DIRECTIONS FOR THIS TASK:
Which tables in the sys database are queried by the commands in the scheduled query operations page below? List every one.

Supported scheduled query operations

When you configure the CDP cluster, you can change the replication policy using the Hive scheduled queries that CDP supports.

CDP supports the following scheduled queries that you use to change the scheduled query that replicates the HDP workload to CDP.
  • Modify the replication policy schedule:
    alter scheduled query repl_policyname cron '2 2 * * *'; 
  • Run the replication policy:
    alter scheduled query repl_policyname execute; 
  • Delete the replication policy:
    drop scheduled query repl_policyname; 
  • Pause running the replication policy job:
     alter scheduled query repl_policyname disabled; 
  • Resume running the replication policy job:
    alter scheduled query repl_policyname enabled;
  • List scheduled replication policies:
    select * from sys.scheduled_queries; 
  • List all scheduled runs for all policies:
    select * from sys.scheduled_executions;
  • Track the error for the last job run for a replication policy:
    select s.error_message from sys.scheduled_executions s join sys.scheduled_queries t where s.scheduled_query_id = 7
    t.scheduled_query_id and t.schedule_name = '<policy-name>' order by s.scheduled_execution_id limit 1; 
  • Get the metrics from the Hive scheduler for a replication policy:
    select * from sys.replication_metrics where policy_name=repl<policy name> order by scheduled_execution_id desc limit 1; 
When you get metrics from the Hive scheduler, in case of irrecoverable errors, the status shows FAILED_ADMIN and the error log path appears in the metrics. Manually check the error and delete the error file to resume replication after you fix the error. For more information, see Troubleshooting.

The following sample snippet shows the Hive scheduler metrics on the target CDP cluster:

+---------------------------------------------+----------------------------------+----------------------------------------+----------------------------------------------------+----------------------------------------------------+
| replication_metrics.scheduled_execution_id  | replication_metrics.policy_name  | replication_metrics.dump_execution_id  |replication_metrics.metadata                        |replication_metrics.progress            
|
+---------------------------------------------+----------------------------------+----------------------------------------+----------------------------------------------------+----------------------------------------------------+
| 2380                                        | repl_db1                         | 0                                      |{"dbName":"db1_r","replicationType":"BOOTSTRAP","stagingDir":"hdfs://ns1/
user/hive/replDir/d1/ZGIx/fddc6e66-4ec4-431b-92ab-826c94bba5/hive","lastReplId":12082} 
                                                                                                                                                                               |{"status":"SUCCESS","stages":[{"name":"REPL_LOAD",
"status":"SUCCESS","startTime":1617669672695,"endTime":1617669675068,"metrics":[{"name":"FUNCTIONS","currentCount":0,"totalCount":0},{"name":"TABLES","currentCount":2,"totalCount":2}],"errorLogPath":null}]} |

RAW DATA:

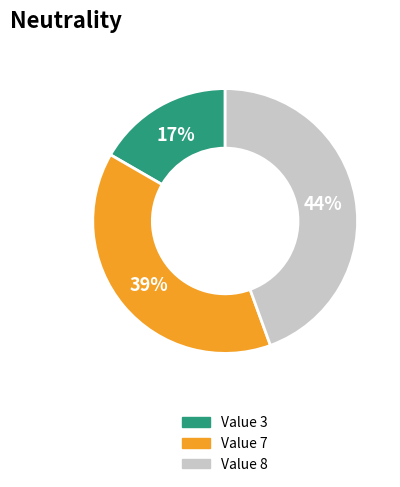

Is there a majority slice in this chart?

No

SOLVED PROBLEM:
- sys.scheduled_queries
- sys.scheduled_executions
- sys.replication_metrics